No matter the scene or situation Roth presents characters that always seem to relate to the Trotta dynasty and how they rose from their peasant background to a barony.  The characters that Roth develops are interesting and their fundamental place in the novel is how they affect Franz and Carl Joseph.  These individuals include, Dr. Max Demant, a Jew who hated the military who was a close friend of Carl Joseph who was unaware of the affair his wife had with the youngest Trotta.  Count Wojoiech Chojnicki, a Trotta family friend who believed the Austro-Hungarian monarchy had already fallen apart.  Frau Valerie von Taussig, a former beauty who ages gracefully and was romantically involved with the younger Carl Joseph.  “Old Jacque,” Franz’s manservant who served for decades as a slave and confidant.  Dr. Skovonnek, Franz’ everyday chess partner. Professor Moser, a poor artist who painted the portrait of Joseph Trotta and the Emperor who were Franz’s closest friends.
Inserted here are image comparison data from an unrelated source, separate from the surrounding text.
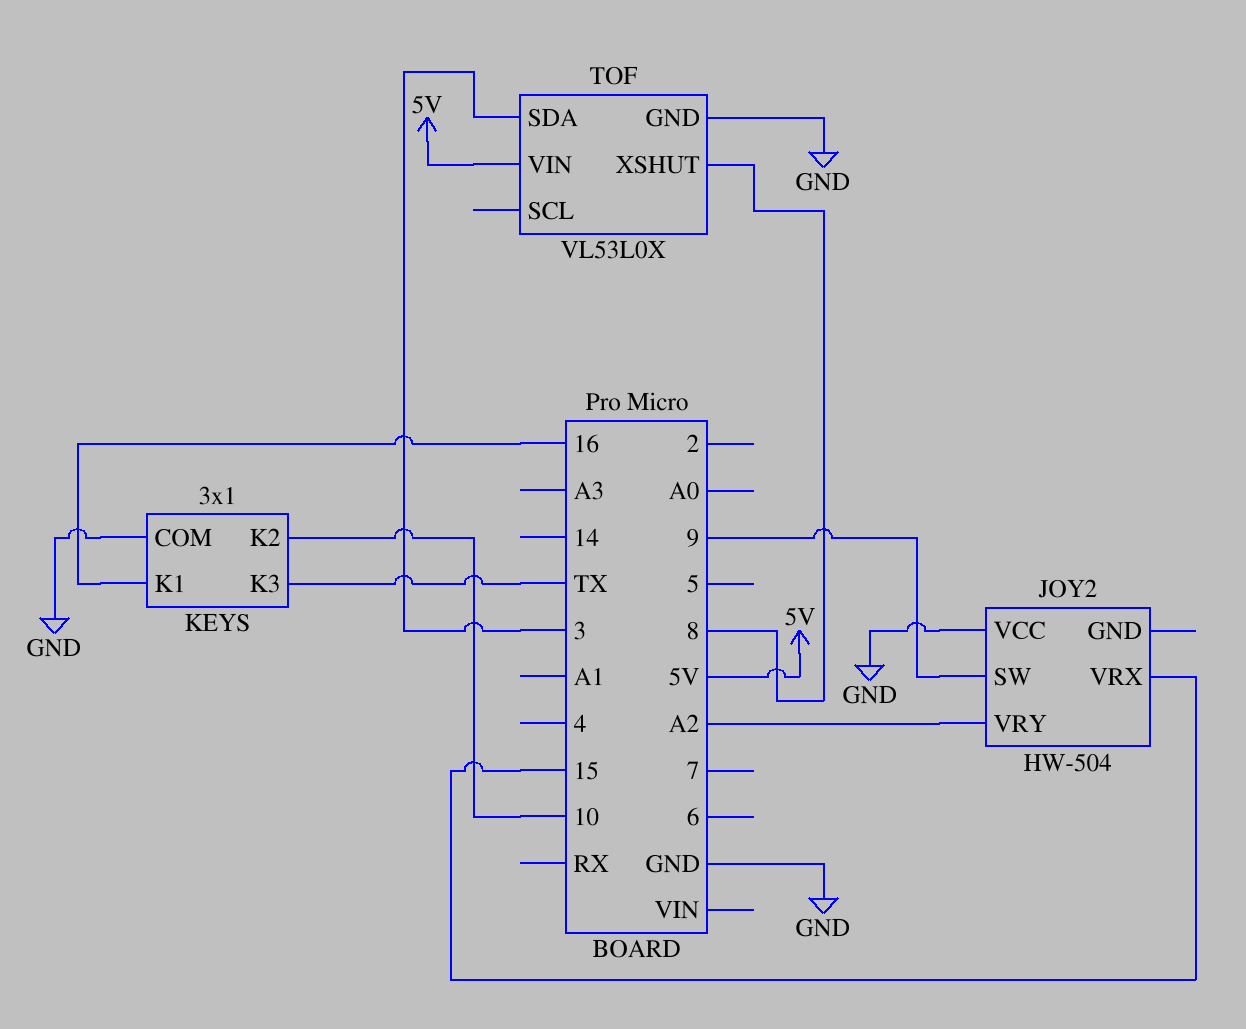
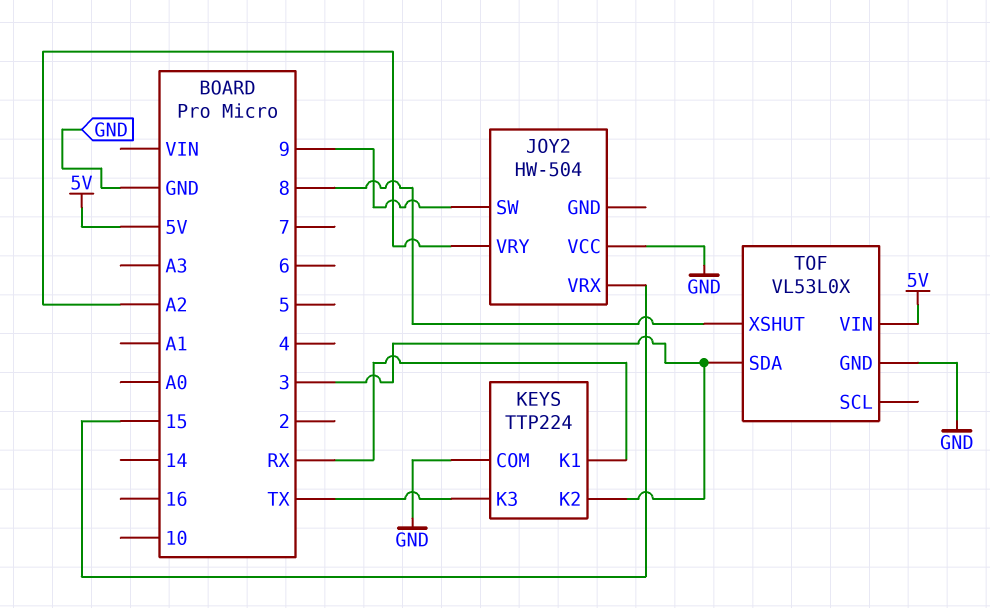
KEYS: 3x1 -> TTP224
KEYS pin K1: 16 -> RX
KEYS pin K2: 10 -> 3

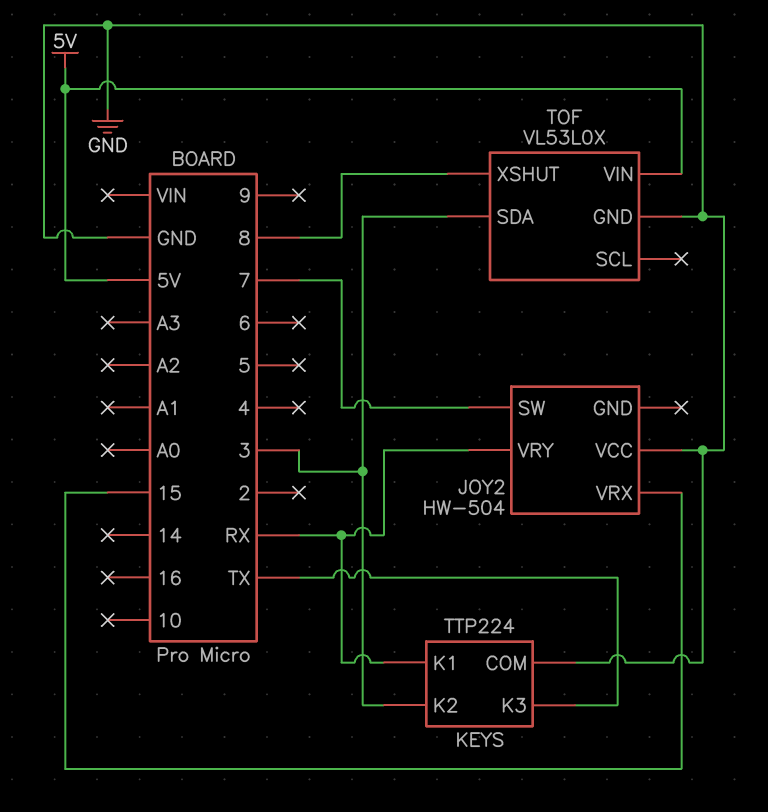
JOY2 pin SW: 9 -> 7
JOY2 pin VRY: A2 -> RX

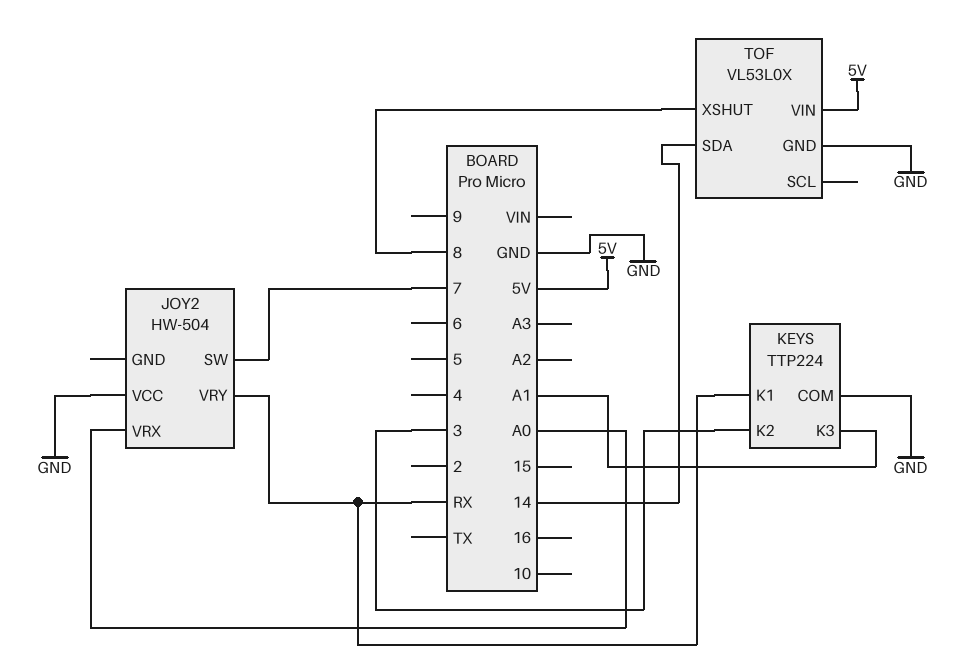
JOY2 pin VRX: 15 -> A0
KEYS pin K3: TX -> A1
TOF pin SDA: 3 -> 14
Roth’s description of the aging Franz Joseph is marvelous.  It delves deeply into the Emperor’s mindset, particularly in old age as he insists on participating and observing army maneuvers at the Russian border where Carl Joseph is posted.  Roth’s wording is precise as we witness an old man trying to evaluate his life’s work.  Commentary related to church services are indicative of Roth’s thought process and its application to the Emperor; “He had the feelings of having to pull himself together in God’s presence, as before some superior, and he was already so old!  He could have made it a little easier for me!  Thought the Emperor.  But God is even older than I am, and his ways are just as mysterious to me as maybe to all the men in my army.”

Roth loved the empire and its stagnating military.  The condition of the military is brought out by Carl Joseph’s posting to the Russian border and that and the overall plight of the empire becomes a tragedy in Roth’s mind because he believes that something could have been done to avoid the cataclysm that was approaching and in the end would result in the dissolution of the empire at Versailles.

Roth has authored a novel of the life of an officer in the Austro-Hungarian empire that must have been boring.  But it is the virtue of Roth’s style that boredom becomes interesting as a spiritual state.  It is this state that has a nostalgic charm of its own and the novel itself explains much about Europe’s past which would succumb to the battlefields of World War I.